The room was wintry, decorated in yellow as pale as January sunshine. The hardwood floor was black near the twin bed, and there were black streaks and splashes on the whitewashed wall. In the scene photographs Beryl was on her back, her legs spread, her arms up around her head, her face turned toward the curtained window. She was nude. When I had first studied the photographs I could not tell what she looked like or even the color of her hair. All I saw was red. The police had found a pair of bloody khaki slacks near her body. Her blouse and undergarments were missing.

“The cabdriver you mentioned — Hunnel or whatever his name was — did he remember what Beryl was wearing when he picked her up at the airport?” I asked.

“It was dark,” Marino replied. “He wasn’t sure but thought she was wearing pants and a jacket. We know she was wearing pants when she was attacked, the khaki ones we found in here. There was a matching jacket on a chair inside her bedroom. I don’t think she changed clothes when she got home, just tossed her jacket on the chair. Whatever else she was wearing–a blouse, her underclothes–the killer took them.”

“A souvenir,” I thought aloud.

Marino was staring at the dark-stained floor where her body had been found.

He said, “The way I’m seeing it, he has her down in here, takes her clothes off, rapes her or tries to.

Then he stabs her and nearly cuts her head off. A damn shame about her PERK,” he added, referring to her Physical Evidence Recovery Kit, swabs from which were negative for sperm.

“Guess we can kiss DNA good-bye.”

“Unless some of the blood we’re analyzing is his,” I replied. “Otherwise, yes. Forget DNA.”

“And no hairs,” he said. “None except a few consistent with hers.”

The house was so quiet our voices were unnervingly loud. Everywhere I looked I saw the ugly stains. I saw the images in my mind: the stab wounds, the hilt marks, the savage wound in her neck gaping like a yawning red mouth. I went out into the hall. The dust was irritating my lungs. It was hard to breathe. I said, “Show me where you found her gun.”

When the police had arrived at the scene that night, they’d found Beryl’s .380 automatic on the kitchen counter near the microwave oven. The gun was loaded, the safety on. The only partial prints the lab could identify were her own.

“She kept the box of cartridges inside a table by her bed,” Marino said. “Probably kept the gun there, too. I figure she carried her bags upstairs, unpacked and dumped most of her clothes in the bathroom hamper, and put her suitcases back in the bedroom closet. At some point during all this, she got out her piece. A sure sign she was antsy as hell. What you wanta bet she checked out every room with it before she started winding down?”

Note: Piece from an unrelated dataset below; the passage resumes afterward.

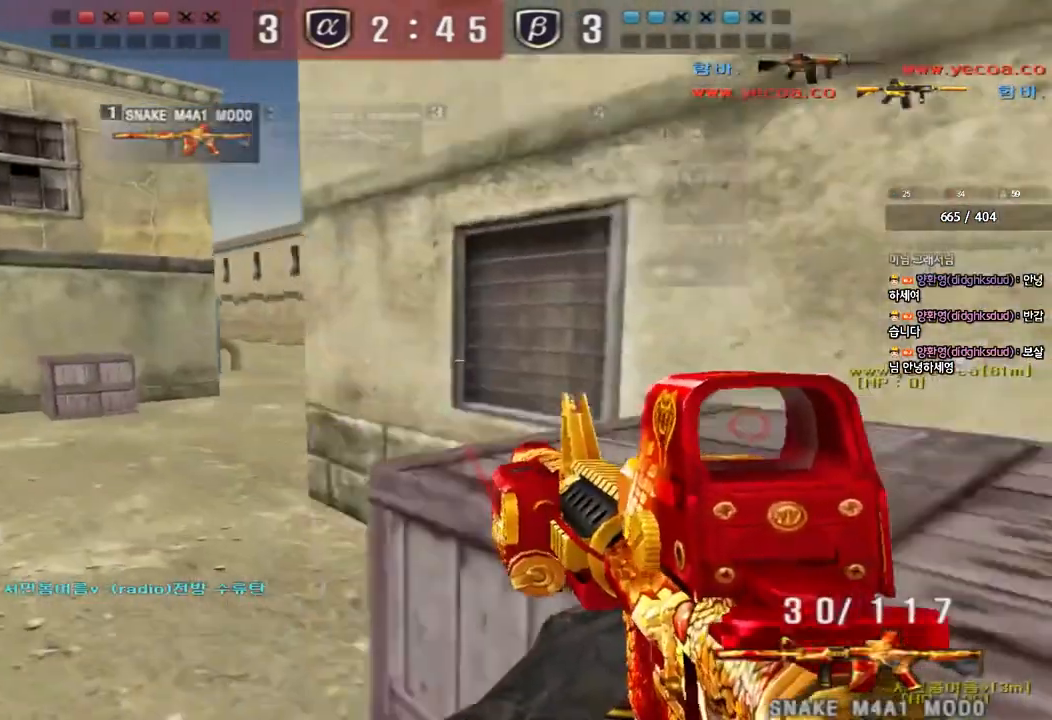
{"keys": ["d", "w"], "events": [[200, "shift", "up"], [317, "d", "down"], [317, "w", "down"]]}
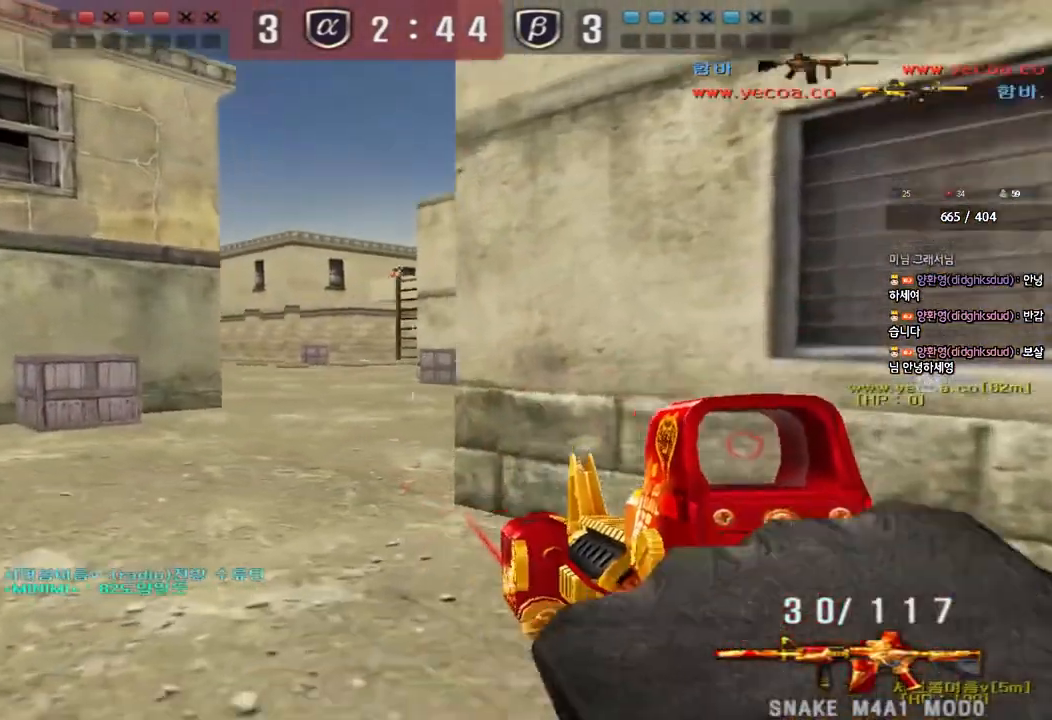
{"keys": ["w"], "events": [[267, "ctrl", "down"], [267, "d", "up"], [283, "w", "up"], [417, "ctrl", "up"], [433, "w", "down"]]}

“I know I would have,” I commented.

He looked around the kitchen. “So maybe she came in here for a snack.”

“She may have thought about a snack, but she didn’t eat one,” I answered. “Her gastric contents were about fifty milliliters, or less than two ounces, of dark brown fluid. Whatever she ate last was fully digested by the time she died–or better put, by the time she was attacked. Digestion shuts down during acute stress or fear. If she’d just eaten a snack when the killer got to her, the food wouldn’t have cleared her stomach.”

“Not much to munch on anyway,” he said as if this were an important point to make as he opened the refrigerator door.

Inside we found a shriveled lemon, two sticks of butter, a block of moldy Havarti cheese, condiments, and a bottle of tonic water. The freezer was a little more promising, but not much.